▸ **Problem description**:
Pull out every line of the records below that contains the string "مقالات". Case counts.

▸ **Data**:
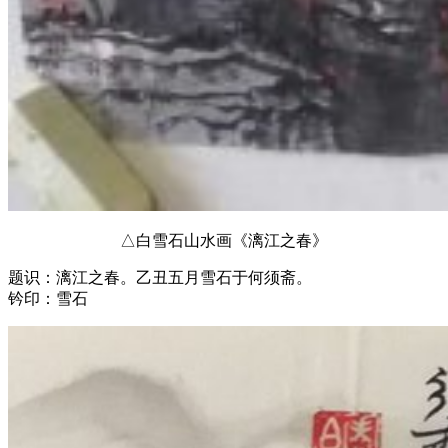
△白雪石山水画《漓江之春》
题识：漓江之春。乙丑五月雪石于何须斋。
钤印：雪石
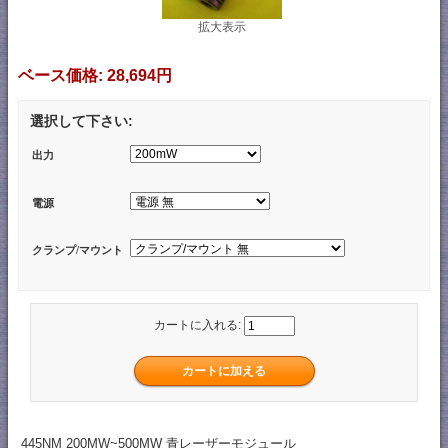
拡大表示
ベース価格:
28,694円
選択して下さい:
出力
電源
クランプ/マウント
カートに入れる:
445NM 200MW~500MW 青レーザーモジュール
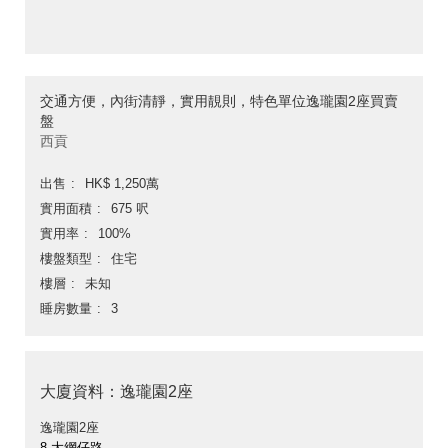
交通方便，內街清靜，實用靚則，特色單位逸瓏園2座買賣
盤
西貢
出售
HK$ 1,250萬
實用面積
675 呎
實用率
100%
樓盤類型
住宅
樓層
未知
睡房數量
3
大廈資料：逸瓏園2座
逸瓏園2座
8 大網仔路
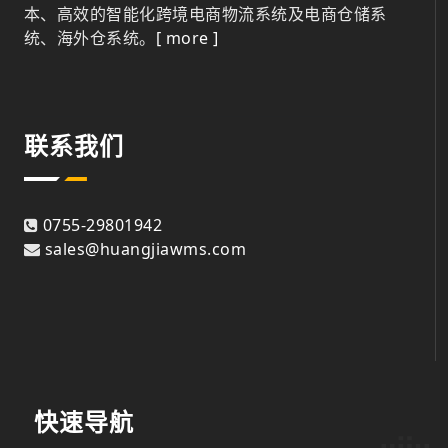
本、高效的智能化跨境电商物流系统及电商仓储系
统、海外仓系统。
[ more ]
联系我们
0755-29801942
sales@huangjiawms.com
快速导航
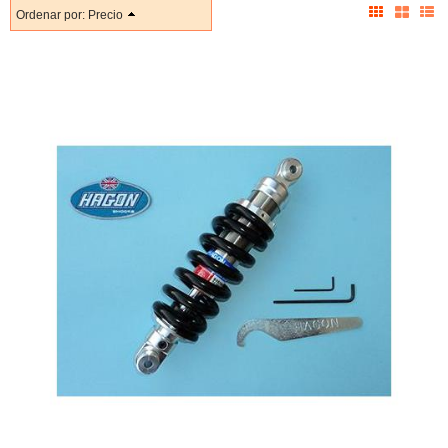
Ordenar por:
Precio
---
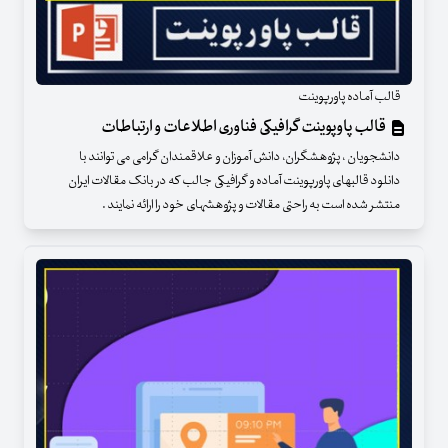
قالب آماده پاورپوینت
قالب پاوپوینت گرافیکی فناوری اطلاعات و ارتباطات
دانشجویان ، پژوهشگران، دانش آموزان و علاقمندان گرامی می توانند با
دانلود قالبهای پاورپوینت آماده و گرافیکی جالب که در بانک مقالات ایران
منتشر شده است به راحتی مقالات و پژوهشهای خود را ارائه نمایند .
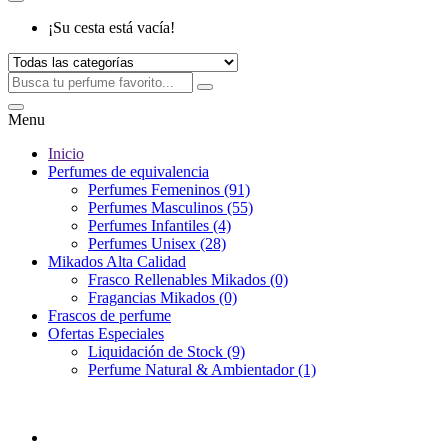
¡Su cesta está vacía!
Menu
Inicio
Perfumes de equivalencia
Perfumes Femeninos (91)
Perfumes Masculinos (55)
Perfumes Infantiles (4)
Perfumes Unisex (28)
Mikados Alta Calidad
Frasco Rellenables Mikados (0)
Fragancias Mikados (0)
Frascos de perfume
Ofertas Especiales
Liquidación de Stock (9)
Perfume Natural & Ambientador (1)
* * *
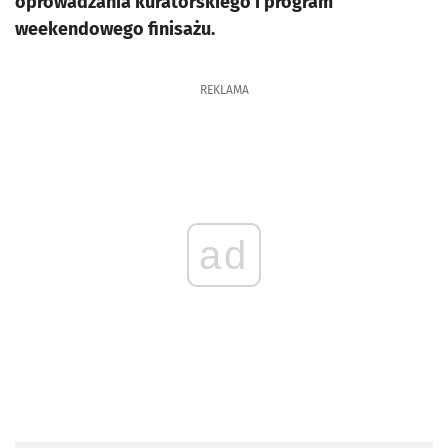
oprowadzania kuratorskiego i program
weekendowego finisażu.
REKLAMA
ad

▸ **Task output**:
دانلود قالبهای پاورپوینت آماده و گرافیکی جالب که در بانک مقالات ایران
منتشر شده است به راحتی مقالات و پژوهشهای خود را ارائه نمایند .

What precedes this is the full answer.